[PROBLEM TO SOLVE]:
Each record should be returned exactly as it is written.

[MATERIAL FOR THIS TASK]:
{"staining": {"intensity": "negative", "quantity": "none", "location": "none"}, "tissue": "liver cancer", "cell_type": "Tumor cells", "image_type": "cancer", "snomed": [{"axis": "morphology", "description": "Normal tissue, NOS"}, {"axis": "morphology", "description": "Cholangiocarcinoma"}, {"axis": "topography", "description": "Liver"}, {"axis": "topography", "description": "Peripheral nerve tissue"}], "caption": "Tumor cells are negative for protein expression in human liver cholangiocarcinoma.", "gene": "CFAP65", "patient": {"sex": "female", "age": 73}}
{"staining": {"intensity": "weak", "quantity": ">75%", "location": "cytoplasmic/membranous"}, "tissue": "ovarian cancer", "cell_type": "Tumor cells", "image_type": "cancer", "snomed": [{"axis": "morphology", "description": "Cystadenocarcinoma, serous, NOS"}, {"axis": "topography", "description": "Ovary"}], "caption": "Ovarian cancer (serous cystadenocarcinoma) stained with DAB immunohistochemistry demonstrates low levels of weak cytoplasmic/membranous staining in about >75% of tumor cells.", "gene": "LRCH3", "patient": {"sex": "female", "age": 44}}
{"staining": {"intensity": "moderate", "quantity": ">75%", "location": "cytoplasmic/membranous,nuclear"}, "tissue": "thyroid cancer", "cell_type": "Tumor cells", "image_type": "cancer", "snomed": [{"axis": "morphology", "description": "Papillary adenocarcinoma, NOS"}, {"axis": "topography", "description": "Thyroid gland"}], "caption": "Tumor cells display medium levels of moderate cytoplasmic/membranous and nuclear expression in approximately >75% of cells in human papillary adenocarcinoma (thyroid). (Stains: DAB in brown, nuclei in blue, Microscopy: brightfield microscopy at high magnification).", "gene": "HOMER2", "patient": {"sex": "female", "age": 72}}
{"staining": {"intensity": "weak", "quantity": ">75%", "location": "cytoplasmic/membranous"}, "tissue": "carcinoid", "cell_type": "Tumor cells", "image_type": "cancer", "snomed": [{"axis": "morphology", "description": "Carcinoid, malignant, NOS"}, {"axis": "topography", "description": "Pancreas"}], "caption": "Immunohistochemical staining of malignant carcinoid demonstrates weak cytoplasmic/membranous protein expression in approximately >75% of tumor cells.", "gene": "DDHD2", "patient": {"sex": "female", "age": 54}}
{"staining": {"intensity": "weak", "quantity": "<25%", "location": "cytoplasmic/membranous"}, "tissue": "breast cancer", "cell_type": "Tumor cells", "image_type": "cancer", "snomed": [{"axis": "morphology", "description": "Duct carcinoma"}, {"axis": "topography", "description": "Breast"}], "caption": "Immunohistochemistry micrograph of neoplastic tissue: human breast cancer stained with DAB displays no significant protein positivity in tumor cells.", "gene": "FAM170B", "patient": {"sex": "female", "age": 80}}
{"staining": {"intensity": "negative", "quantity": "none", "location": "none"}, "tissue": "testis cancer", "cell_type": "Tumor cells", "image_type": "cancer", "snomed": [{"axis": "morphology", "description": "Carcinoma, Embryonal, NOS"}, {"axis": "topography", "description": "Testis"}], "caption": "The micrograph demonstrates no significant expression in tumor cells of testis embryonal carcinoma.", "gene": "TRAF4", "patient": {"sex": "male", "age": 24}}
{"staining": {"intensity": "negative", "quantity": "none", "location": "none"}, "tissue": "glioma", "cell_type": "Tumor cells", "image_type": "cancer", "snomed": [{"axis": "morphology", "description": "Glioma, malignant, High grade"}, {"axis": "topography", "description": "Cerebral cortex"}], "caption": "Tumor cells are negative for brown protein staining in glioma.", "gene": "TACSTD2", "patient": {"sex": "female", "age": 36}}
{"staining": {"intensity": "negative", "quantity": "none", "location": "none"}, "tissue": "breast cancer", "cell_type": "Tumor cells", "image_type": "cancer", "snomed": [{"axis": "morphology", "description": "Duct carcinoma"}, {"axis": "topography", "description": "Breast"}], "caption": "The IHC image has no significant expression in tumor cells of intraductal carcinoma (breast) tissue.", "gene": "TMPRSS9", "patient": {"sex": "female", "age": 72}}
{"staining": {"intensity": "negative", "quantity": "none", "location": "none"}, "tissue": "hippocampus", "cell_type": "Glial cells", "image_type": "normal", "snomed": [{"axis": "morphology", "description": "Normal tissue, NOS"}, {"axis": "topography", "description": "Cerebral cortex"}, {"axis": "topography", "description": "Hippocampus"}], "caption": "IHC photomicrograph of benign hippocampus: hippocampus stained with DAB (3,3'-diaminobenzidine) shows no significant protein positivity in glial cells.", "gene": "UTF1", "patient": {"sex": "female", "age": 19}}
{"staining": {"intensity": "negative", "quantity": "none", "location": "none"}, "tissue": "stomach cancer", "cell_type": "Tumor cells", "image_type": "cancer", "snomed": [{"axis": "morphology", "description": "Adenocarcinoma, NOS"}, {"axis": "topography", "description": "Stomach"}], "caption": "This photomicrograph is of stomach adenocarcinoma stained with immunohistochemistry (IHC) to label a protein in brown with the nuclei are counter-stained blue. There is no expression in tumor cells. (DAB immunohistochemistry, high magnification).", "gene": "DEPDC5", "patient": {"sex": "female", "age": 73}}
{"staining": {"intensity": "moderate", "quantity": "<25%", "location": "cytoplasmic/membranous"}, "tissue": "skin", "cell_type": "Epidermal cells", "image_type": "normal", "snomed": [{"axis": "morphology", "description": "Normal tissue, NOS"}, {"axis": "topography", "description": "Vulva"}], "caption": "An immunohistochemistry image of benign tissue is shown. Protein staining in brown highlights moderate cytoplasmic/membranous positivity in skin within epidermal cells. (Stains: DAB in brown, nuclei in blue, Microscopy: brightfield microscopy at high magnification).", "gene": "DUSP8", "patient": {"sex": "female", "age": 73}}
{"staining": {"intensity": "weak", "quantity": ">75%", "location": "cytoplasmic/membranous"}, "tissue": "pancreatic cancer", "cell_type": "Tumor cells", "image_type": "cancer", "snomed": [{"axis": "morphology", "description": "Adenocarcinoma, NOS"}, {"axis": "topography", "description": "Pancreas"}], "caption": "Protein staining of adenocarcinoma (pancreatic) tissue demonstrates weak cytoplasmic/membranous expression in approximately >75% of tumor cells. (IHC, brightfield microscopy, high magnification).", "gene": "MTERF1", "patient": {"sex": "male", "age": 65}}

[ANSWER TO THE PROBLEM]:
{"staining": {"intensity": "negative", "quantity": "none", "location": "none"}, "tissue": "liver cancer", "cell_type": "Tumor cells", "image_type": "cancer", "snomed": [{"axis": "morphology", "description": "Normal tissue, NOS"}, {"axis": "morphology", "description": "Cholangiocarcinoma"}, {"axis": "topography", "description": "Liver"}, {"axis": "topography", "description": "Peripheral nerve tissue"}], "caption": "Tumor cells are negative for protein expression in human liver cholangiocarcinoma.", "gene": "CFAP65", "patient": {"sex": "female", "age": 73}}
{"staining": {"intensity": "weak", "quantity": ">75%", "location": "cytoplasmic/membranous"}, "tissue": "ovarian cancer", "cell_type": "Tumor cells", "image_type": "cancer", "snomed": [{"axis": "morphology", "description": "Cystadenocarcinoma, serous, NOS"}, {"axis": "topography", "description": "Ovary"}], "caption": "Ovarian cancer (serous cystadenocarcinoma) stained with DAB immunohistochemistry demonstrates low levels of weak cytoplasmic/membranous staining in about >75% of tumor cells.", "gene": "LRCH3", "patient": {"sex": "female", "age": 44}}
{"staining": {"intensity": "moderate", "quantity": ">75%", "location": "cytoplasmic/membranous,nuclear"}, "tissue": "thyroid cancer", "cell_type": "Tumor cells", "image_type": "cancer", "snomed": [{"axis": "morphology", "description": "Papillary adenocarcinoma, NOS"}, {"axis": "topography", "description": "Thyroid gland"}], "caption": "Tumor cells display medium levels of moderate cytoplasmic/membranous and nuclear expression in approximately >75% of cells in human papillary adenocarcinoma (thyroid). (Stains: DAB in brown, nuclei in blue, Microscopy: brightfield microscopy at high magnification).", "gene": "HOMER2", "patient": {"sex": "female", "age": 72}}
{"staining": {"intensity": "weak", "quantity": ">75%", "location": "cytoplasmic/membranous"}, "tissue": "carcinoid", "cell_type": "Tumor cells", "image_type": "cancer", "snomed": [{"axis": "morphology", "description": "Carcinoid, malignant, NOS"}, {"axis": "topography", "description": "Pancreas"}], "caption": "Immunohistochemical staining of malignant carcinoid demonstrates weak cytoplasmic/membranous protein expression in approximately >75% of tumor cells.", "gene": "DDHD2", "patient": {"sex": "female", "age": 54}}
{"staining": {"intensity": "weak", "quantity": "<25%", "location": "cytoplasmic/membranous"}, "tissue": "breast cancer", "cell_type": "Tumor cells", "image_type": "cancer", "snomed": [{"axis": "morphology", "description": "Duct carcinoma"}, {"axis": "topography", "description": "Breast"}], "caption": "Immunohistochemistry micrograph of neoplastic tissue: human breast cancer stained with DAB displays no significant protein positivity in tumor cells.", "gene": "FAM170B", "patient": {"sex": "female", "age": 80}}
{"staining": {"intensity": "negative", "quantity": "none", "location": "none"}, "tissue": "testis cancer", "cell_type": "Tumor cells", "image_type": "cancer", "snomed": [{"axis": "morphology", "description": "Carcinoma, Embryonal, NOS"}, {"axis": "topography", "description": "Testis"}], "caption": "The micrograph demonstrates no significant expression in tumor cells of testis embryonal carcinoma.", "gene": "TRAF4", "patient": {"sex": "male", "age": 24}}
{"staining": {"intensity": "negative", "quantity": "none", "location": "none"}, "tissue": "glioma", "cell_type": "Tumor cells", "image_type": "cancer", "snomed": [{"axis": "morphology", "description": "Glioma, malignant, High grade"}, {"axis": "topography", "description": "Cerebral cortex"}], "caption": "Tumor cells are negative for brown protein staining in glioma.", "gene": "TACSTD2", "patient": {"sex": "female", "age": 36}}
{"staining": {"intensity": "negative", "quantity": "none", "location": "none"}, "tissue": "breast cancer", "cell_type": "Tumor cells", "image_type": "cancer", "snomed": [{"axis": "morphology", "description": "Duct carcinoma"}, {"axis": "topography", "description": "Breast"}], "caption": "The IHC image has no significant expression in tumor cells of intraductal carcinoma (breast) tissue.", "gene": "TMPRSS9", "patient": {"sex": "female", "age": 72}}
{"staining": {"intensity": "negative", "quantity": "none", "location": "none"}, "tissue": "hippocampus", "cell_type": "Glial cells", "image_type": "normal", "snomed": [{"axis": "morphology", "description": "Normal tissue, NOS"}, {"axis": "topography", "description": "Cerebral cortex"}, {"axis": "topography", "description": "Hippocampus"}], "caption": "IHC photomicrograph of benign hippocampus: hippocampus stained with DAB (3,3'-diaminobenzidine) shows no significant protein positivity in glial cells.", "gene": "UTF1", "patient": {"sex": "female", "age": 19}}
{"staining": {"intensity": "negative", "quantity": "none", "location": "none"}, "tissue": "stomach cancer", "cell_type": "Tumor cells", "image_type": "cancer", "snomed": [{"axis": "morphology", "description": "Adenocarcinoma, NOS"}, {"axis": "topography", "description": "Stomach"}], "caption": "This photomicrograph is of stomach adenocarcinoma stained with immunohistochemistry (IHC) to label a protein in brown with the nuclei are counter-stained blue. There is no expression in tumor cells. (DAB immunohistochemistry, high magnification).", "gene": "DEPDC5", "patient": {"sex": "female", "age": 73}}
{"staining": {"intensity": "moderate", "quantity": "<25%", "location": "cytoplasmic/membranous"}, "tissue": "skin", "cell_type": "Epidermal cells", "image_type": "normal", "snomed": [{"axis": "morphology", "description": "Normal tissue, NOS"}, {"axis": "topography", "description": "Vulva"}], "caption": "An immunohistochemistry image of benign tissue is shown. Protein staining in brown highlights moderate cytoplasmic/membranous positivity in skin within epidermal cells. (Stains: DAB in brown, nuclei in blue, Microscopy: brightfield microscopy at high magnification).", "gene": "DUSP8", "patient": {"sex": "female", "age": 73}}
{"staining": {"intensity": "weak", "quantity": ">75%", "location": "cytoplasmic/membranous"}, "tissue": "pancreatic cancer", "cell_type": "Tumor cells", "image_type": "cancer", "snomed": [{"axis": "morphology", "description": "Adenocarcinoma, NOS"}, {"axis": "topography", "description": "Pancreas"}], "caption": "Protein staining of adenocarcinoma (pancreatic) tissue demonstrates weak cytoplasmic/membranous expression in approximately >75% of tumor cells. (IHC, brightfield microscopy, high magnification).", "gene": "MTERF1", "patient": {"sex": "male", "age": 65}}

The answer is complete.